Dalam kalender hijriyah seperti halnya kalender masehi juga memilik dua belas bulan dalam pertahunnya, diantara bulan-bulan tersebut terdapat empat bulan yang dikategorikan sebagai bulan haram atau bulan yang dimulaikan. Sebagaimana Firman Allah Subhanahu Wa Taala dalam QS: At-Taubah ayat 36:
إِنَّ عِدَّةَ ٱلشُّهُورِ عِندَ ٱللَّهِ ٱثْنَا عَشَرَ شَهْرًا فِى كِتَٰبِ ٱللَّهِ يَوْمَ خَلَقَ ٱلسَّمَٰوَٰتِ وَٱلْأَرْضَ مِنْهَآ أَرْبَعَةٌ حُرُمٌ ۚ
“Sesungguhnya bilangan bulan pada sisi Allah adalah dua belas bulan, dalam ketetapan Allah di waktu Dia menciptakan langit dan bumi, di antaranya empat bulan haram.”

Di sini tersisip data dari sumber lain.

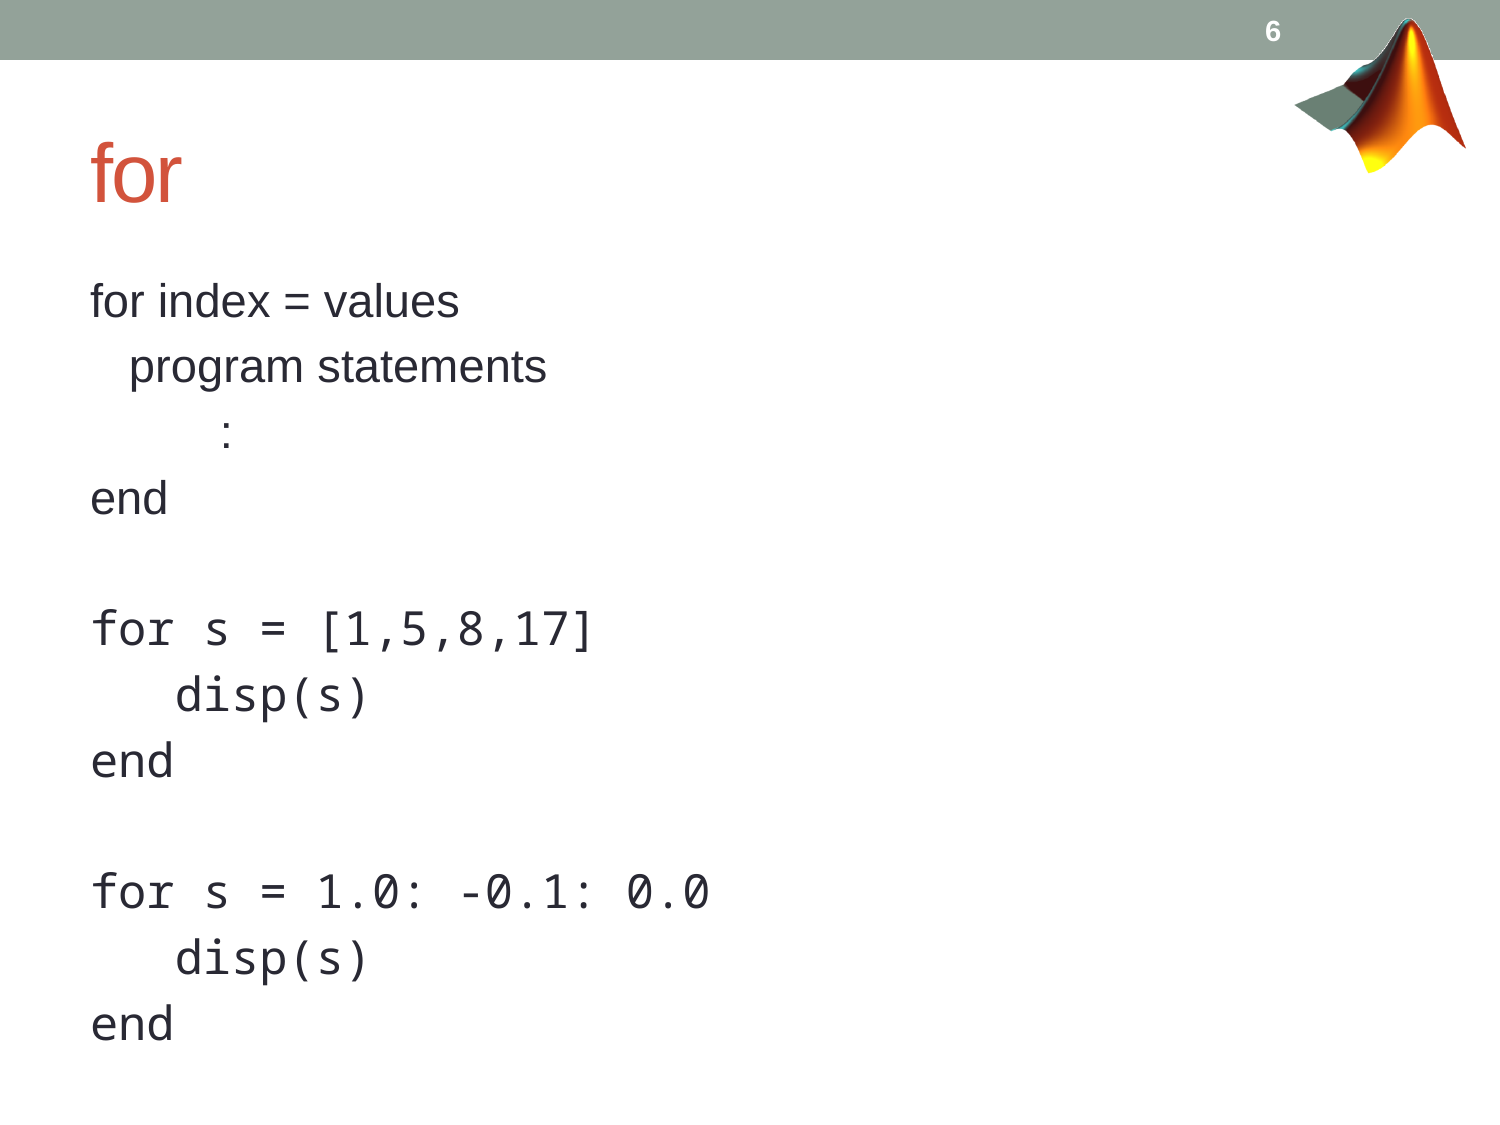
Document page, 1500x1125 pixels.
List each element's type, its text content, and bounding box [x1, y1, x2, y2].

list for index = values program statements : end for s = [1,5,8,17] disp(s) end for s = 1.0: -0.1: 0.0 disp(s) end [75, 262, 1425, 1063]
slide_number 6 [1250, 3, 1425, 57]
picture [1262, 0, 1498, 177]
title for [75, 87, 1425, 250]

Dalam kitab tafsir Al-Muyassar (Lembaga Tafsir Kementrian Agama Saudi Arabia) dan tafsir Al-Mukhtashar (Markaz Tafsir Riyadh) disebutkan bahwasannya empat bulan haram adalah tiga bulan yang berturut-turut yaitu dzulqo’dah, dzulhijjah, dan muharram. Serta satu bulan yang terpisah yaitu bulan rajab.
Sebagaimana penjelasan diatas, bulan rajab merupakan salah satu dari empat bulan yang mulia. Namun, kemuliaan bulan rajab tidaklah hanya sebatas karena termasuk salah satu dari bulan haram, melainkan juga didalamnya terdapat suatu peristiwa agung yang menunjukan kebesaran dan kuasa Allah Subhanahu Wa Ta’ala yang telah menjalankan seorang utusannya dari Masjidil Haram ke Masjidil Aqsha, lalu memperjalankannya hingga Sidratul Muntaha. Peristiwa agung ini biasa kita kenal dengan istilah Isra dan Mi’raj, yaitu sebuah perjalanan ruhani dan jasad seorang nabi Muhammad Shalallahu Alaihi Wasalam guna menghadap Sang Kholiq untuk menerima wahyu perintah sholat.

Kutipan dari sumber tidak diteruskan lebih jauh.